ソリッドタイプにはボディの形状によって数種類あり、「ストラトキャスター」、「レスポール」、「テレキャスター」などが特にメジャーです。ボディに2本の角が出ているようなルックスをしたストラトキャスターは多くのアーティストが使用しているタイプで、エレキタイプの中では一二を争うとてもメジャーなエレキギターです。

 

ボディ両側がえぐられている「ダブルカッタウェイ」方式なので、体にフィットして左手で弦を押さえることが大変楽にできるようになっています。高音域がきれいな音を出すことが特徴で、多くのギタリストに愛用されています。

 

レスポールはだるまのようなボディが印象的で、「ハムバッカー」と呼ばれるピックアップが取り付けられています。ハムバッカーは太くて力強い音を出すことが特徴で、ロックサウンドの定番の低音が鳴り響くような音から、高音域の甘くクリアで伸びる音まで出せることが特徴です。レスポールはハードロックやヘビーメタルのようにパワフルな音を奏でるギタリストが好んで使用するタイプです。

 

テレキャスターは非常にシンプルな構造で、繊細な音を奏でることが特徴です。一般的にシャリシャリした音色で歪ませずに演奏した時のクリーンな音は大変美しい音色です。6弦それぞれの音をしっかりと感じることができるので「アルペジオ」と呼ばれる和音を分散して演奏したり、歌を歌いながら演奏する場合に適しています。

 

フルアコースティックは外見的にはフォークタイプと全く同じですが、ボディにピックアップが内蔵されており、ボリュームやトーンも装備されています。

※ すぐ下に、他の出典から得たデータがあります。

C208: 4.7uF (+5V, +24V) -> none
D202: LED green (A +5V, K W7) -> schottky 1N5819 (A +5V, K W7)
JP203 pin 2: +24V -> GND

それ自体でも音を出すことができますが、より大きな音で演奏することを目的としています。

 

フォークに自分でピックアップを取り付けフルアコースティックに改造することも可能です。セミアコースティックは平たいボディで内部は空洞ですがブロック材も使用しているため、比較的ソリッドに近い感覚で扱いつつアコースティックなニュアンスも出せるためにバンドや弾き語り双方で使用することができます。

 

スピーカーから出た音をボディのピックアップで再び拾ってしまう「ハウリング」を起こしやすいことが欠点ですが独特の甘い音色が大変魅力で、ジャズの演奏などに適しています。

 

ここまでは6弦のギターに関する用語の説明をしましたが、6弦以外にも「12弦」タイプや4弦の「ベース」もギターの仲間です。12弦は通常の倍の弦が貼られており、エレクトリックタイプとアコースティックタイプ双方に存在します。

 

その音色は2台で演奏しているような効果がありますが、隣り合わせた弦同士に発生する、演奏時のほんのわずかな音を発するタイミングのズレによって、より豊かな響きを得ることができます。

 

ベースは低音を担当する楽器で、構造的にはエレクトリックタイプと同じ作りになっています。4本の弦は6弦のものよりもかなり太く、より低音を響かせることができます。バンドの中でドラムと共に低音でリズムを奏でることでより深く広いサウンドを実現することができるため、バンドには必須の楽器となっています。